Please show every line of the records below that contains the word "type", copied in full. Case counts.

Begin Material supplied

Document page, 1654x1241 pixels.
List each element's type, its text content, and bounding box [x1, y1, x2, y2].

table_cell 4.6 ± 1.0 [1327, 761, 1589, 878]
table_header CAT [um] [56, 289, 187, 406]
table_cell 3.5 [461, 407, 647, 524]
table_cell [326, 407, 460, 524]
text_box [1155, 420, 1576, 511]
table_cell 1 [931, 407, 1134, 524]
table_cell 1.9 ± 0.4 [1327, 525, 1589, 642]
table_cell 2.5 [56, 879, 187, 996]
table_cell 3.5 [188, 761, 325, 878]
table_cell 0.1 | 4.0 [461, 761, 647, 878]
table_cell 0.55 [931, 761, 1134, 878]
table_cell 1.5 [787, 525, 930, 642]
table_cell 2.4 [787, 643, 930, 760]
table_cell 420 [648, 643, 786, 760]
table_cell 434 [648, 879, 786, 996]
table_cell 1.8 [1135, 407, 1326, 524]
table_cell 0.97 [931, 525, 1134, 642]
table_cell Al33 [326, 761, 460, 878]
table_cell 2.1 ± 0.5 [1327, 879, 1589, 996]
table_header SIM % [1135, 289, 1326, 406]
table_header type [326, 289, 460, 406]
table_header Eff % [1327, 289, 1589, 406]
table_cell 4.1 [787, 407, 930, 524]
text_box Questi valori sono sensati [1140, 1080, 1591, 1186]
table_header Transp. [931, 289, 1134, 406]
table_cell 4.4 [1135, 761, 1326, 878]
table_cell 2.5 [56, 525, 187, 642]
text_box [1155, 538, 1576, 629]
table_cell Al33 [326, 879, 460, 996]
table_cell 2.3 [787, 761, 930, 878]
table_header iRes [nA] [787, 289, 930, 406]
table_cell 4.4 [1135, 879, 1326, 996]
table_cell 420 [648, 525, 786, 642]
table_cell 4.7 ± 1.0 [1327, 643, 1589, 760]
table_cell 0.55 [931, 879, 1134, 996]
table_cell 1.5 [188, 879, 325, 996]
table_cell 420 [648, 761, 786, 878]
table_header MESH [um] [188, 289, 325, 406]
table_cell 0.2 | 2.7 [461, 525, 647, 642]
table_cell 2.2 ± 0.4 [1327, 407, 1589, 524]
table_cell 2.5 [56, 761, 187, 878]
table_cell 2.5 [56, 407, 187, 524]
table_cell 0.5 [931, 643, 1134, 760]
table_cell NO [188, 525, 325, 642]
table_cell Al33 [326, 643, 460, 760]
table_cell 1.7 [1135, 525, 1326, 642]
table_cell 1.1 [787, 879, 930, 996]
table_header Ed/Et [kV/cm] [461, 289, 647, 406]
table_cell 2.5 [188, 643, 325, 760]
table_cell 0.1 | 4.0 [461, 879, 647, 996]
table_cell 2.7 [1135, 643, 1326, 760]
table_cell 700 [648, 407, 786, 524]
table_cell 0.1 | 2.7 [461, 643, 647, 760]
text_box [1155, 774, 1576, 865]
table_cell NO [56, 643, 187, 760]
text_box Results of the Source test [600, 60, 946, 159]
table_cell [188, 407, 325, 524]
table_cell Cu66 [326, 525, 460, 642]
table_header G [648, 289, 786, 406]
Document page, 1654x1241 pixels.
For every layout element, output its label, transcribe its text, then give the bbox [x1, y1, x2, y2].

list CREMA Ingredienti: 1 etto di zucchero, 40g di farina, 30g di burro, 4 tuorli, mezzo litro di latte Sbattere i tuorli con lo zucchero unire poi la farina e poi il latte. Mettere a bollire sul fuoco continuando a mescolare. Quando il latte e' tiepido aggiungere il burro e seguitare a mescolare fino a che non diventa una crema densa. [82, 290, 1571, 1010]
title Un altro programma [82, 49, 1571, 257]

End Material supplied

Finished exercise –
List each element's type, its text content, and bounding box [x1, y1, x2, y2].
table_header type [326, 289, 460, 406]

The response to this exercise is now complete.